Predoc seminar: Alejandro Kuratomi

Seminar

Date: Wednesday 27 March 2024

Time: 09.00 – 12.00

Location: Room M20, DSV, Borgarfjordsgatan 12, Kista

Welcome to a predoc seminar on opening the “black box” of AI algorithms! Alejandro Kuratomi, PhD student at DSV, is the respondent.

On March 27, 2024, PhD student Alejandro Kuratomi will present his ongoing work on “Orange juice – Enhancing Machine Learning Interpretability”. The seminar takes place at the Department of Computer and Systems Sciences (DSV), Stockholm University.

Respondent: Alejandro Kuratomi, DSV
Opponent: Professor Toon Calders, University of Antwerp, Belgium
Main supervisor: Tony Lindgren, DSV
Supervisor: Panagiotis Papapetrou, DSV
Professor closest to the subject: Rahim Rahmani, DSV

Contact Alejandro Kuratomi

 


Abstract

In the current state of AI’s development, it is reasonable to think that AI will continue to expand and be increasingly utilized across different fields, highly impacting every aspect of humanity’s welfare and livelihood.
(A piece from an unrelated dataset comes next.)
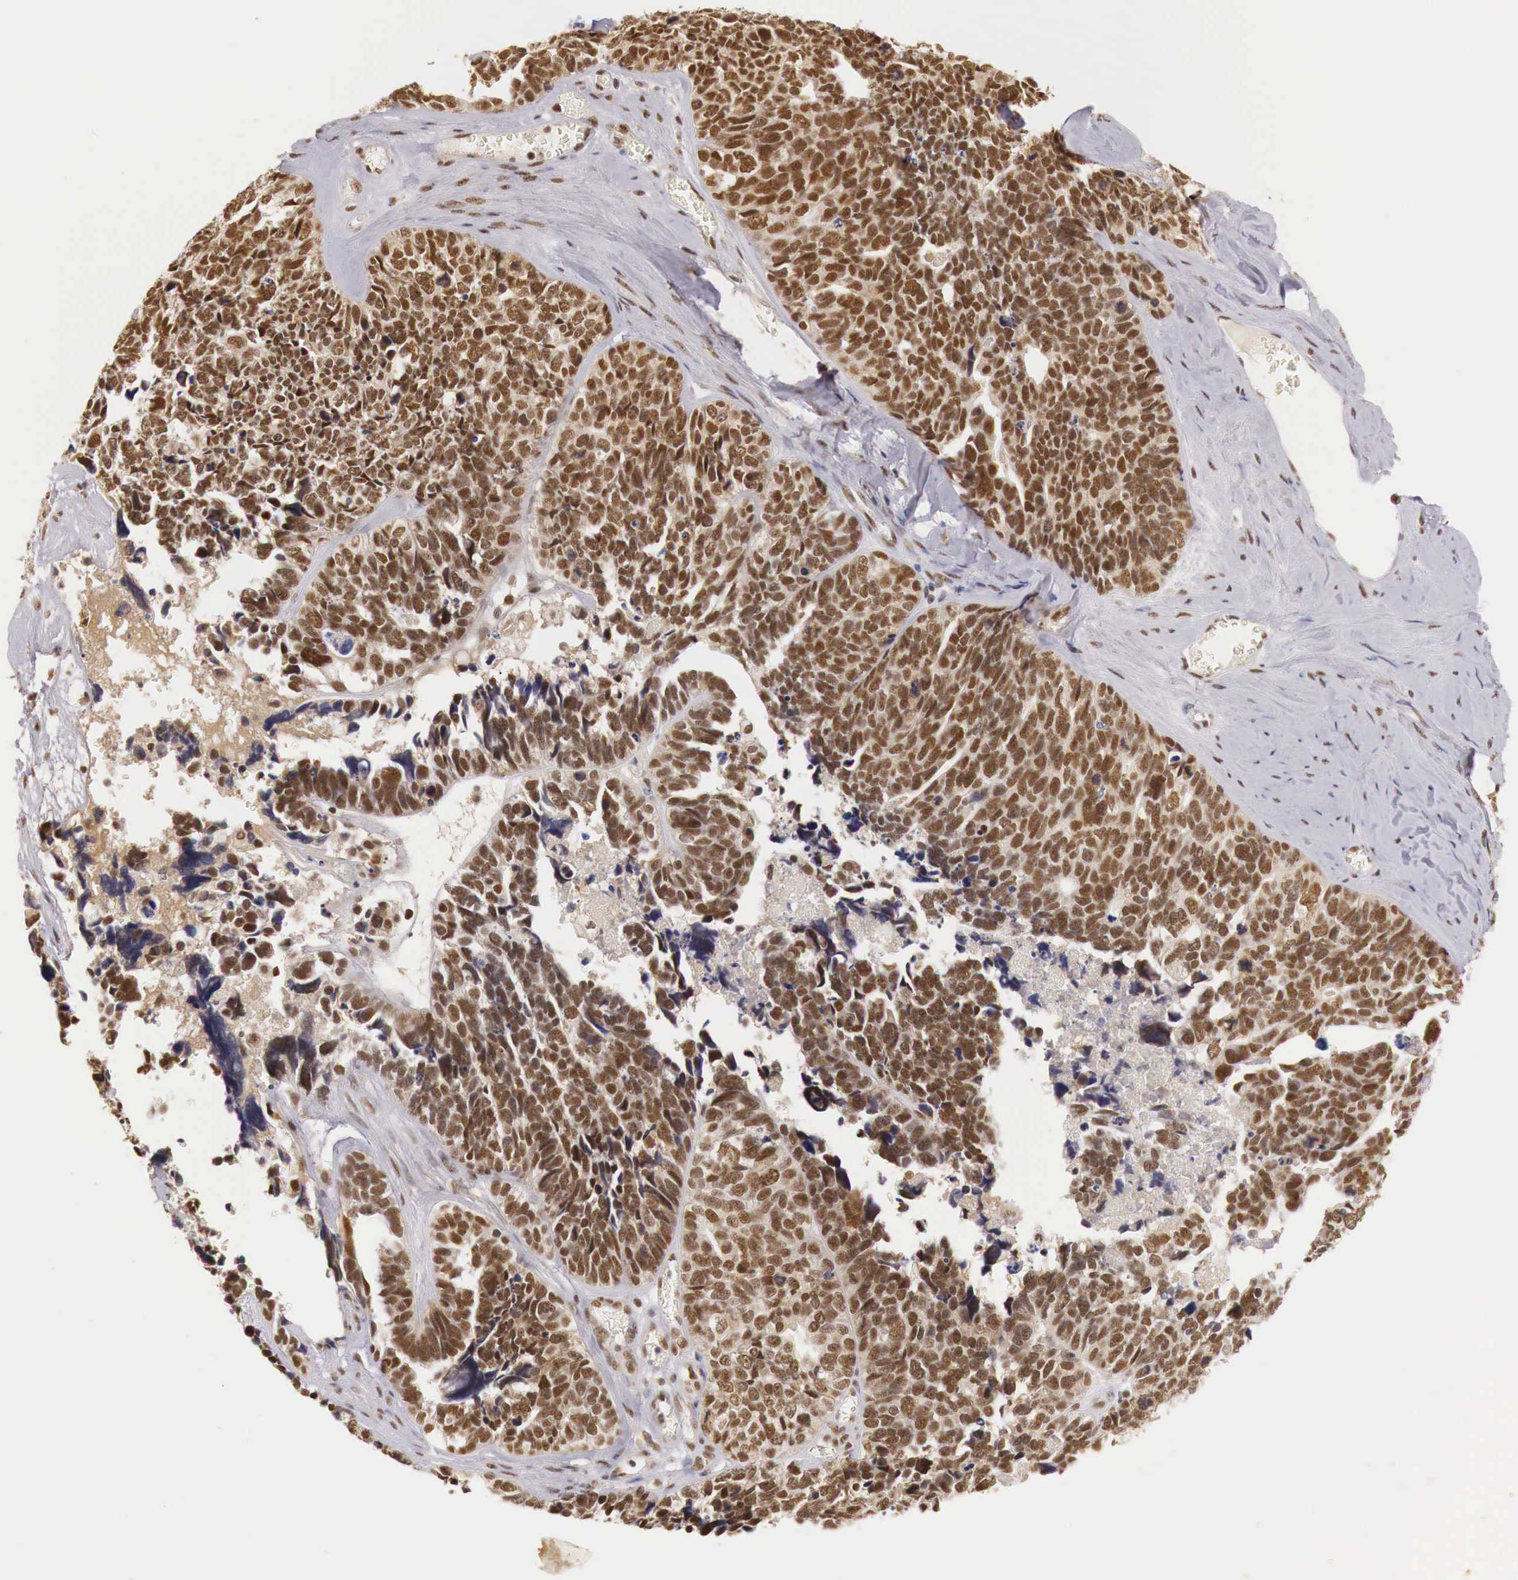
{"staining": {"intensity": "strong", "quantity": ">75%", "location": "cytoplasmic/membranous,nuclear"}, "tissue": "ovarian cancer", "cell_type": "Tumor cells", "image_type": "cancer", "snomed": [{"axis": "morphology", "description": "Cystadenocarcinoma, serous, NOS"}, {"axis": "topography", "description": "Ovary"}], "caption": "Protein expression analysis of human ovarian cancer reveals strong cytoplasmic/membranous and nuclear staining in approximately >75% of tumor cells. The staining was performed using DAB, with brown indicating positive protein expression. Nuclei are stained blue with hematoxylin.", "gene": "GPKOW", "patient": {"sex": "female", "age": 77}}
However, not all future scenarios described by AI researchers and institutions are good, i.e., AI has both the potential to be extremely beneficial, and pose existential threats to humanity.

Even if such scenarios develop in the longer term, it is necessary to start focusing now on tools that allow humans to open the black-box of the AI algorithms, to increase their understandability and trustworthiness, and in that way try to avoid such conceivably harmful future scenarios. Additionally, the interpretability of the AI algorithms is even now a challenge to the AI development, as it is an obstacle equivalent to those previously seen which triggered past AI winters, such as hardware constraints or the over-expectation of results, in other words, research in interpretability and model understanding will help avoid a third AI winter, which, if triggered, could be devastating for the world economy.

This thesis aids in researching the field of AI interpretability, focusing mainly on the algorithms related to local explainability, which are the algorithms that attempt to extract useful explanations for the output of machine learning models on individual instances, specifically targeting areas of improvement in the counterfactual and local surrogate explanations. Since, for some of the datasets, these instances are humans, opening the black-box of the machine learning models may also reveal the existence of biases or fairness issues among different groups of people.

This thesis then focuses also on the topic of machine learning fairness assessment through the use of local explainability methods, proposing two novel elements: one single accuracy-based and counterfactual-based bias detection measure and a counterfactual generation method for groups intended for bias detection and actionability-oriented fairness. Finally, the idea behind interpretability is to be able to eventually implement such methods into real-world applications. This thesis presents an application of the conformal prediction framework to a regression problem related to autonomous vehicle localization systems that both generates the predicted positioning error value of a vehicle and its confidence interval with some level of significance.